Physiological Consequences of Fragile X Mental Retardation Protein Sumoylation – SUMO-ID

This research will help to understand how neurons communicate and may provide insights into the causes of brain diseases that have been linked to incorrect neuronal communication.

Our data indicate that modification of proteins by the small molecule SUMO is essential to control nerve cell architecture and subsequently the communication between these cells.

In the future, our work will help to understand how neurons communicate and how protein modifications regulate the fate of neuronal molecules in the brain. Therefore we are confident that we can make real and meaningful advances in this competitive field of brain science. We therefore believe that this work will inform on strategies that may provide tractable targets for therapeutic intervention.

A publication in 'Biol Cell' shows how protein modifications in neuronal cells are regulated by cell activity.

Mental Retardation (MR) is the most common cause of children heavy handicap and represents a major social and economical problem. Fragile X Syndrome (FXS) is the most frequent inherited cause of Intellectual Disability (ID) in children. It results from the transcriptional silencing of the Fragile X Mental Retardation 1 gene and consequently to the loss of function of its product, the Fragile X Mental Retardation Protein (FMRP). The absence of FMRP in neurones leads to an abnormal immature neuronal morphology with increased spine length and density. FMRP is therefore playing a central role both in neuronal development and synaptic plasticity. FMRP is a mobile RNA binding protein that participates in the transport of specific target mRNAs and their local translation. However, the molecular mechanisms underlying the physiological regulation of FMRP-mediated mRNA trafficking, translation and subsequent protein synthesis are still largely unknown. We report in this grant application that FMRP is sumoylated in vivo. Sumoylation is a post-translational modification that consists in the covalent enzymatic conjugation of the protein SUMO (Small Ubiquitin-like MOdifier) to specific lysine residues of substrate proteins. Sumoylation was originally thought to target nuclear proteins but it has become clear that it also has important extranuclear roles and regulates the function of many proteins including several key molecules involved in neurological disorders (for a review, see Martin et al., 2007, Nature Reviews Neuroscience). Our project aims at understanding the functional consequences of FMRP sumoylation in the brain.

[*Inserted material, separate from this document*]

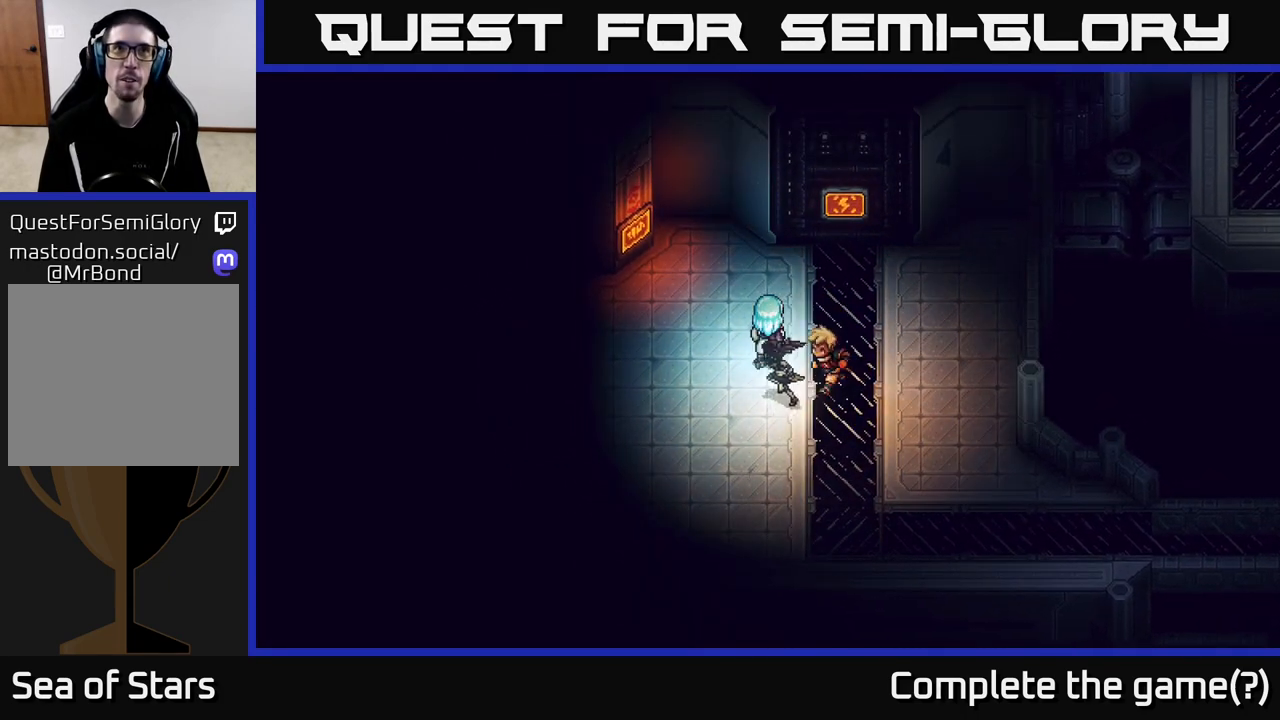
{"buttons": [], "left_stick": "center", "right_stick": "center", "events": [[117, "left_stick", "left"], [333, "left_stick", "center"]]}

The work proposed in this application is completely innovative and of fundamental importance to understand the physiological roles of FMRP. These data will also represent the basis for future studies aiming at understanding the roles played by sumoylation in other neurological disorders. I believe that my young independent research group is uniquely placed to undertake the experiments proposed in this application. Indeed, we have a unique expertise in synaptic sumoylation and a wealth of preliminary results demonstrating the feasibility of the work proposed. Furthermore, we have established expert collaborations and I therefore believe that if this work is funded, it will inform on strategies that may provide tractable targets for therapeutic intervention.